“Inquiry happens when you focus on the art of teaching.” Kath Murdoch.
This is an interesting moment in Kath’s conversation with teachers. I lose focus on my note-taking as I pursue this thought… I tend to say ‘focus less on teaching and more on learning’, and here is Kath Murdoch, inquiry guru, expressing what, on the face of it, seems to be just the opposite.
Kath has spent the week with teachers at my school, provoking thinking, that of teachers and students alike, modelling in classrooms and then collaboratively analysing teachers’ observations. The conversations during the week have been as valuable for teachers as the classroom observations, especially the final day reflections, when teachers draw out the big ideas in response to Kath’s question:
What does it mean to have an inquiry stance in our teaching?
After the session, I attempt to categorise the teachers’ ideas under conceptual headings. The more I think about their statements, the more my categories overlap. I consider first Kath’s shared list of inquiry practices and then Ron Ritchhart’s cultural forces. In the end it comes down to a handful of big ideas, for me…
- Language: Use a language of learning not compliance. Choose language that supports learners in describing and reflecting on their thinking and learning.
- Process: Focus as much on the process of learning as the content. Use split screen teaching. Notice and name how we are learning, not just what we are leaning.
- Release: Let go of your expectations and allow students to lead. Ensure the learners do the heavy lifting. Release responsibility as early as possible, then observe where to take the learning next.
- Teacher as learner: Position yourself as part of the learning community, not as the expert in the room, both physically and through your interactions. Make your own thinking process visible.
- Time: Do less, but do it more deeply. Devote time to developing learning dispositions. Give children time to reflect on how and why they change their ideas or thinking.
But, even as I elaborate on these, I notice they are further interconnected. I keep going back to change and revise them. It’s impossible to separate ‘using the language of learning’ from the notion of ‘teacher as part of the learning community’… or the ‘focus on process’ from the notion of time…

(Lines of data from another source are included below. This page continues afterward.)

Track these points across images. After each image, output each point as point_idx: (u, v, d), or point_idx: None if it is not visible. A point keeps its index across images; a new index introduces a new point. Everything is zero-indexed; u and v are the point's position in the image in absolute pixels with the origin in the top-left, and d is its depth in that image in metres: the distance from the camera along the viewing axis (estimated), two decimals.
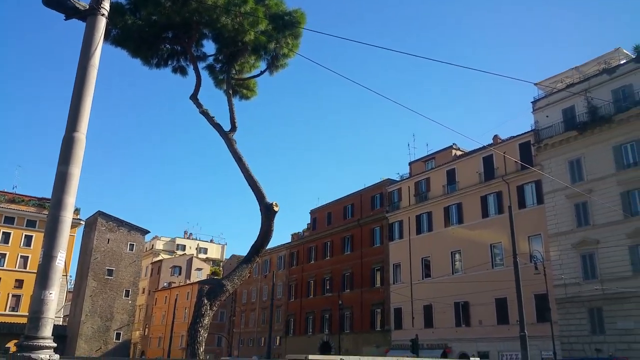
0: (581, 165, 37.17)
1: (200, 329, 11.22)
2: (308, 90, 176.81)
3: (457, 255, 45.09)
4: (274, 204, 12.45)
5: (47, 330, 5.28)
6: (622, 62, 38.13)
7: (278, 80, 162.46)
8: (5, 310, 63.20)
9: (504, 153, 39.83)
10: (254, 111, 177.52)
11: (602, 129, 36.24)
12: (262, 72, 14.93)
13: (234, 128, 13.52)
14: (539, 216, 38.85)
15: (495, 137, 47.10)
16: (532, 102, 42.09)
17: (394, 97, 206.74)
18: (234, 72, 14.75)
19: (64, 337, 66.13)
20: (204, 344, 11.30)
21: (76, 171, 5.78)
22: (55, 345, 5.37)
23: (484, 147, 40.88)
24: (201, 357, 11.04)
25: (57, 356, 5.35)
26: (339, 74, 22.20)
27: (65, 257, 5.58)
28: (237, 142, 13.35)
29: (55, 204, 5.65)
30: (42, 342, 5.20)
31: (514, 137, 43.40)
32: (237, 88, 15.23)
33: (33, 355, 5.07)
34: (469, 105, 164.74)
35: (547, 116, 40.23)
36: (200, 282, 13.74)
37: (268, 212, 12.42)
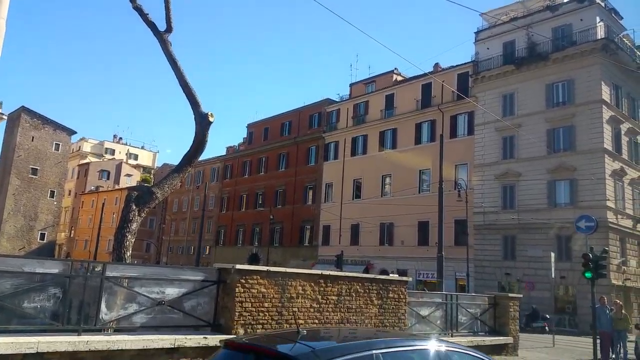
0: (514, 100, 38.35)
1: (127, 234, 11.09)
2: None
3: (387, 179, 46.49)
4: (209, 113, 12.07)
5: None
6: (565, 0, 38.69)
7: None
8: None
9: (442, 82, 40.36)
10: (192, 20, 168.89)
11: (537, 66, 37.20)
12: None
13: (169, 29, 12.54)
14: (467, 146, 40.27)
15: (436, 65, 47.54)
16: (475, 33, 42.38)
17: (342, 14, 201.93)
18: None
19: None
20: (130, 249, 11.24)
21: None
22: None
23: (424, 75, 41.20)
24: (128, 261, 11.01)
25: None
26: None
27: None
28: (175, 49, 12.55)
29: None
30: None
31: (453, 66, 43.92)
32: None
33: None
34: (414, 31, 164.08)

And, in a moment of clarity, I see that Kath and I are talking about the same thing… The ‘art of teaching’ IS knowing how to focus on the learning.
14 thoughts on “Should we focus on teaching or learning?”
Interesting blogpost Edna… personally I find the constant distinction between teaching and learning in educational dialogue quite perplexing… sometimes I think it is as if we have separated the head from the body and then sometime later we expect the two to synchronise as one again. Instead we might do well to examine the intersection between them, looking closely at the juncture of pedagogy and meaning making… lots to think about, thanks for posting on this topic.
“Learning and teaching should not stand on opposite banks and just watch the river flow by; instead, they should embark together on a journey down the water. Through an active, reciprocal exchange, teaching can strengthen learning and how to learn.”
Malaguzzi, L. 1998, ‘History, ideas and philosophy’, in Edwards, C. Gandini, L. and Forman, G. 1998, The Hundred Languages of Children: The Reggio Emilia Approach, Ablex Publishing, Greenwich p83
Hi Fiona, Just realised I had not responded. I agree! Yet the sad fact is that there are many teachers who plan what to teach and how to deliver it, without considering it from the perspective of how the students learn!